To develop safe vehicles, system development must be performed in compliance with functional safety. Functional safety considers situations where failures could make a vehicle unsafe, and it requires the inclusion of mechanisms to detect and mitigate these failures, even though they may not always be detected with 100% certainty — referred as diagnostic coverage (DC). Therefore, some faults, called residual faults, might go undetected.
In the realm of functional safety from a communication perspective, industry standards define nine distinct fault modes. The detection of these faults is crucial, especially in the widely used AUTOSAR automotive operating system. AUTOSAR E2E (End-to-End Communication Protection) serves as a communication fault detection mechanism utilizing three mechanisms: counters, timers, and Cyclic Redundancy Check (CRC) to address the nine fault modes. Especially, determining the DC for CRC can be challenging and often requires a conservative evaluation approach.

= = =

_APPLY WHAT YOU READ_
[A] In the passage on automotive functional safety, what are the faults that might go undetected called?
[B] Restate the part of the passage on automotive functional safety starting with "To develop safe" and going on through "might go undetected.", renaming "failures" to "malfunctions".
[C] List the mechanisms that the passage on automotive functional safety says AUTOSAR E2E uses to address the nine fault modes.

= = =

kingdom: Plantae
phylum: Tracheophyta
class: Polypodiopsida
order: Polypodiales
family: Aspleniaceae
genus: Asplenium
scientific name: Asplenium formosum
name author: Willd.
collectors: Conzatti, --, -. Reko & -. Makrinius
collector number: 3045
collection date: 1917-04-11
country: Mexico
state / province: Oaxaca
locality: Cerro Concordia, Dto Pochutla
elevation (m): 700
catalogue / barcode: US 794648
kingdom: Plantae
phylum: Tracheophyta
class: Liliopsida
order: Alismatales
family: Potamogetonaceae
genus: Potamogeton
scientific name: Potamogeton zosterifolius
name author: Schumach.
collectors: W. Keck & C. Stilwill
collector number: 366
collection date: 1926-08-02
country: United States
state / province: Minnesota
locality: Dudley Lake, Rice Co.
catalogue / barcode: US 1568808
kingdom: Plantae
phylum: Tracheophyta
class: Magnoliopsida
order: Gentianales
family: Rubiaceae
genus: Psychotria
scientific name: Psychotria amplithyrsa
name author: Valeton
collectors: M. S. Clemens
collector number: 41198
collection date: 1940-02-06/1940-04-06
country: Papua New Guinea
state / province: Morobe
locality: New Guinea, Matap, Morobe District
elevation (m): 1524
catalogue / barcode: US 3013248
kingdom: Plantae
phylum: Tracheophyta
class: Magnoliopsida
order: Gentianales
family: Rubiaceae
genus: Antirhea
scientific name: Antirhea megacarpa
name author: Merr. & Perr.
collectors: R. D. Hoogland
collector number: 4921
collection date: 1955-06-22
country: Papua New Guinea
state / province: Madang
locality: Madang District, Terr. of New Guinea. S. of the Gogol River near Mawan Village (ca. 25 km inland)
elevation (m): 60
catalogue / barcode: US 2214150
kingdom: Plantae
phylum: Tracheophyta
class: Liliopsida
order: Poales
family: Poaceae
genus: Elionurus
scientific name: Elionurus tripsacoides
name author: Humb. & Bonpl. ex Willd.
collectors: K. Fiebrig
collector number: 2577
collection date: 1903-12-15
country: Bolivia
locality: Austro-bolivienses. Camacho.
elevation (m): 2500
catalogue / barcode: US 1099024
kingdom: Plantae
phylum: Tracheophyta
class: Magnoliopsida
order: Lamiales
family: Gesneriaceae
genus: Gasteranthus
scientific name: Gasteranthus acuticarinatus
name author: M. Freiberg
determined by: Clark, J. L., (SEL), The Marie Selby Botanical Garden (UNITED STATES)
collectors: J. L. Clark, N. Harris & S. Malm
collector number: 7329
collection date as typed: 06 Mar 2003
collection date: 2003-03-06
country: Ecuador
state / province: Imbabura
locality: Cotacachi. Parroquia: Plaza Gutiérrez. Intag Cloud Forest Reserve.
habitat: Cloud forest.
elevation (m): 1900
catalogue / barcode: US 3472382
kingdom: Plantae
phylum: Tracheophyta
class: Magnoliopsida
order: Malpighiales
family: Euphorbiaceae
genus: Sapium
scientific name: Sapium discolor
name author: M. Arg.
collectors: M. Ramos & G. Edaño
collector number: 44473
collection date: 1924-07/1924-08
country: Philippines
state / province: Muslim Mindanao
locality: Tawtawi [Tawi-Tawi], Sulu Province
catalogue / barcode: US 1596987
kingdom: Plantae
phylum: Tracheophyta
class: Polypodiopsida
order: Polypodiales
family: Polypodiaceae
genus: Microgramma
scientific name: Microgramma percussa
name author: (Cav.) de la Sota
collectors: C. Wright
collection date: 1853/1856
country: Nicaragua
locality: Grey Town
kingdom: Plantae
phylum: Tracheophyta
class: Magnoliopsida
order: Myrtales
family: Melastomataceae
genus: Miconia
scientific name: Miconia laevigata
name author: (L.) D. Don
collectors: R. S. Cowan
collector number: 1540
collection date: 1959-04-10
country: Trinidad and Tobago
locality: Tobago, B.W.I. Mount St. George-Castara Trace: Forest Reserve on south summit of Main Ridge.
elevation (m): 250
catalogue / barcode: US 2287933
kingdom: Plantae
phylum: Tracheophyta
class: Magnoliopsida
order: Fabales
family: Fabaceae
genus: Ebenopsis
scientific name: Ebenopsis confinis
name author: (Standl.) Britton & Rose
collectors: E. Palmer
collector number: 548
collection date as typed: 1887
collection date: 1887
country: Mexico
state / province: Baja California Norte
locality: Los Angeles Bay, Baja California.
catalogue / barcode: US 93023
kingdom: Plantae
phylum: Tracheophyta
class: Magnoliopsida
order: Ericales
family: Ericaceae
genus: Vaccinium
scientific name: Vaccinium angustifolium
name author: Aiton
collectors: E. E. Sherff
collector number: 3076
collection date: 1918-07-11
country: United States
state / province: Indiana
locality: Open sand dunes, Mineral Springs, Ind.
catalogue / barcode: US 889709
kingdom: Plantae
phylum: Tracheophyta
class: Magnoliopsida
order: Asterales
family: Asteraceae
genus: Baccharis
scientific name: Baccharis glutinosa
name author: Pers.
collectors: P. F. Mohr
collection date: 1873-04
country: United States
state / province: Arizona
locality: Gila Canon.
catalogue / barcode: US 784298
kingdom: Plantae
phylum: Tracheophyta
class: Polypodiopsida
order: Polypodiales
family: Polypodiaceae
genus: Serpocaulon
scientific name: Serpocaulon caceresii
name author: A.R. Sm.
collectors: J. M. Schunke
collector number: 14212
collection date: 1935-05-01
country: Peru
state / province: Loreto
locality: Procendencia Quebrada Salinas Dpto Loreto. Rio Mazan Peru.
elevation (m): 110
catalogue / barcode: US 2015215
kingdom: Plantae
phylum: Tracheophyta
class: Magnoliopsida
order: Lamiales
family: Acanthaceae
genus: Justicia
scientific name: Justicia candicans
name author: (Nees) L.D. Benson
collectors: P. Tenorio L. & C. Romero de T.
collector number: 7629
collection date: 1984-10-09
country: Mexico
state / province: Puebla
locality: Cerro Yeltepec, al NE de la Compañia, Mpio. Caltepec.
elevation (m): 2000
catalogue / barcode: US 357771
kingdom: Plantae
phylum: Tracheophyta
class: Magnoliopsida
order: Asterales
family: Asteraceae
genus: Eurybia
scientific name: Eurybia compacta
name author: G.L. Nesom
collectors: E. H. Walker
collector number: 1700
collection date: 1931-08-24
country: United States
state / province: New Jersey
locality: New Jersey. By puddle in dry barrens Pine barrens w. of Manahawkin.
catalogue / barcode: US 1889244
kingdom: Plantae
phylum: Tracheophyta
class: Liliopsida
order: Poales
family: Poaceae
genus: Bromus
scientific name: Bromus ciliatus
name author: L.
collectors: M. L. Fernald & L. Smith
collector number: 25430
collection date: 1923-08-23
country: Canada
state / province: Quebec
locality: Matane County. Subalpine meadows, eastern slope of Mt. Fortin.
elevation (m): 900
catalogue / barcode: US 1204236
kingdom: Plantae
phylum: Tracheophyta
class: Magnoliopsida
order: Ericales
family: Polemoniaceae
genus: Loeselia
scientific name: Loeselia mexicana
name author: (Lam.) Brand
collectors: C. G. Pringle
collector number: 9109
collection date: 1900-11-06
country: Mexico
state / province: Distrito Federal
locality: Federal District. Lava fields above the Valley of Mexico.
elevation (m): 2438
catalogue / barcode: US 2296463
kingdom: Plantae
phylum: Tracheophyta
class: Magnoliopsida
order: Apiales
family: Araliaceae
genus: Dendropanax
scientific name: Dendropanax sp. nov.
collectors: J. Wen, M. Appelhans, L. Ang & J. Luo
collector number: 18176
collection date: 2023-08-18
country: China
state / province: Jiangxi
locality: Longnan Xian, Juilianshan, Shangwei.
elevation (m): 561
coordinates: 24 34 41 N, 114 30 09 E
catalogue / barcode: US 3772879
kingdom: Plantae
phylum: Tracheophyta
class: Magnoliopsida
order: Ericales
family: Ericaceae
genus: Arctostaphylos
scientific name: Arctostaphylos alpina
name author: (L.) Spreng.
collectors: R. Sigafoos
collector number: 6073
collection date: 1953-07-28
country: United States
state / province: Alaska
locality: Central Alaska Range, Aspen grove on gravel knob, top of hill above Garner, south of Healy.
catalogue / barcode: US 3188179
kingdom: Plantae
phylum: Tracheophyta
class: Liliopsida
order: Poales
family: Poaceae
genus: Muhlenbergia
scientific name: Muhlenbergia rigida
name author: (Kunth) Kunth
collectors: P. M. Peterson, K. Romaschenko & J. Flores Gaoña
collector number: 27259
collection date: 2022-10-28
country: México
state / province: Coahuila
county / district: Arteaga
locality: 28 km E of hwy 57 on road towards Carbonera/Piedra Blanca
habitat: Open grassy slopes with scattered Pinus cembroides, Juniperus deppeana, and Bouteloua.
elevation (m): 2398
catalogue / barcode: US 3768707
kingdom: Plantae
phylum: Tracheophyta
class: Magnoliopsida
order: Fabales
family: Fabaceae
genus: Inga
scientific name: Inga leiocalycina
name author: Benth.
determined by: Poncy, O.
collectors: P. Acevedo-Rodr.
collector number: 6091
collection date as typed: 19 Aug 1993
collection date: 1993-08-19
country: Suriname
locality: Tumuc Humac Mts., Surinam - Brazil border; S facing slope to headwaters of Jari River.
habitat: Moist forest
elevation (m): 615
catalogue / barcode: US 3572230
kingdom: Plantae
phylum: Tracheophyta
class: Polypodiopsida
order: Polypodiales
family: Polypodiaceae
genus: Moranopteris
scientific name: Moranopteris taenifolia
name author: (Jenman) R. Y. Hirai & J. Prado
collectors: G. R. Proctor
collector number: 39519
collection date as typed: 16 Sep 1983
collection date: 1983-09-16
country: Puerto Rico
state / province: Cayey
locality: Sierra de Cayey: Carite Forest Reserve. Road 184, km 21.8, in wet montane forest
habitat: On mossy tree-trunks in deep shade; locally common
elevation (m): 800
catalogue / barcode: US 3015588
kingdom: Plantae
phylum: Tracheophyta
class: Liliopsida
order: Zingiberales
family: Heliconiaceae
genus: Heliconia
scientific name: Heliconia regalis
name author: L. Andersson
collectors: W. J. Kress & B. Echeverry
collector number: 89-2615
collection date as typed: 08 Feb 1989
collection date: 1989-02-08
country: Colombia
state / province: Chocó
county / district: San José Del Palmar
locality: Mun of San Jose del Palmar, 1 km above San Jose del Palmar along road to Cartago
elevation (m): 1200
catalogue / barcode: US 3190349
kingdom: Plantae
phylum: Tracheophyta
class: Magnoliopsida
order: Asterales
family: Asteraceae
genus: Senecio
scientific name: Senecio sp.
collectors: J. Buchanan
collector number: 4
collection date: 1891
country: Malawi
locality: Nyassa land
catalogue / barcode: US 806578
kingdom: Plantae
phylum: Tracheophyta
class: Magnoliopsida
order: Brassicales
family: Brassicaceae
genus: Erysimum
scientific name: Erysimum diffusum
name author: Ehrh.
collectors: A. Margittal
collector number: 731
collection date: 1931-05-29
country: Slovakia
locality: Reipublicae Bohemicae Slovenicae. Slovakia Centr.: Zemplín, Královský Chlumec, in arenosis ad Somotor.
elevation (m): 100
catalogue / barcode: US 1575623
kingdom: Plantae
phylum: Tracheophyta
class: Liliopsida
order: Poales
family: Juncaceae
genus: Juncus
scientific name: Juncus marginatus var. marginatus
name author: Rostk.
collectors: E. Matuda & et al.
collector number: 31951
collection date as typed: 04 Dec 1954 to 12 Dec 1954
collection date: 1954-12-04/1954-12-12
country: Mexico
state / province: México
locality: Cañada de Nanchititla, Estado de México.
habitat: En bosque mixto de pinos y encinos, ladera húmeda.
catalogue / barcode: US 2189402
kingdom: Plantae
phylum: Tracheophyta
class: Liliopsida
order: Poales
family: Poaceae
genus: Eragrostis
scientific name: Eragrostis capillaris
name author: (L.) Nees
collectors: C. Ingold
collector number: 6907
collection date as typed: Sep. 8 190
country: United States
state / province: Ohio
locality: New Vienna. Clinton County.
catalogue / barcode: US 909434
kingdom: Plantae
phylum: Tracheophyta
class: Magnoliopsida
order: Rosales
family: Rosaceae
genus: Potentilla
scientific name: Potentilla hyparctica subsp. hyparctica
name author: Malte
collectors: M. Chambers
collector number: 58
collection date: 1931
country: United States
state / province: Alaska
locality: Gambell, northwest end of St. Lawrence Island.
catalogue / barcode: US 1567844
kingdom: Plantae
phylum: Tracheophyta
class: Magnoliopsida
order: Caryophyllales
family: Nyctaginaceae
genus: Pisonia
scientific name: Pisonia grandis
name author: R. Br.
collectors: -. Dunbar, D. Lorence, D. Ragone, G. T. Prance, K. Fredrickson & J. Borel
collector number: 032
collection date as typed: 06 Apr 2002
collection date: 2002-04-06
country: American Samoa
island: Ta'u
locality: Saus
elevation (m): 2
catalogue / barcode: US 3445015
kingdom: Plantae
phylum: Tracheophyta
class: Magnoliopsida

= = =

_ANSWERS_
[A] They are called residual faults.

[B]
To develop safe vehicles, system development must be performed in compliance with functional safety. Functional safety considers situations where malfunctions could make a vehicle unsafe, and it requires the inclusion of mechanisms to detect and mitigate these malfunctions, even though they may not always be detected with 100% certainty — referred as diagnostic coverage (DC). Therefore, some faults, called residual faults, might go undetected.

[C] Counters, timers, and Cyclic Redundancy Check (CRC).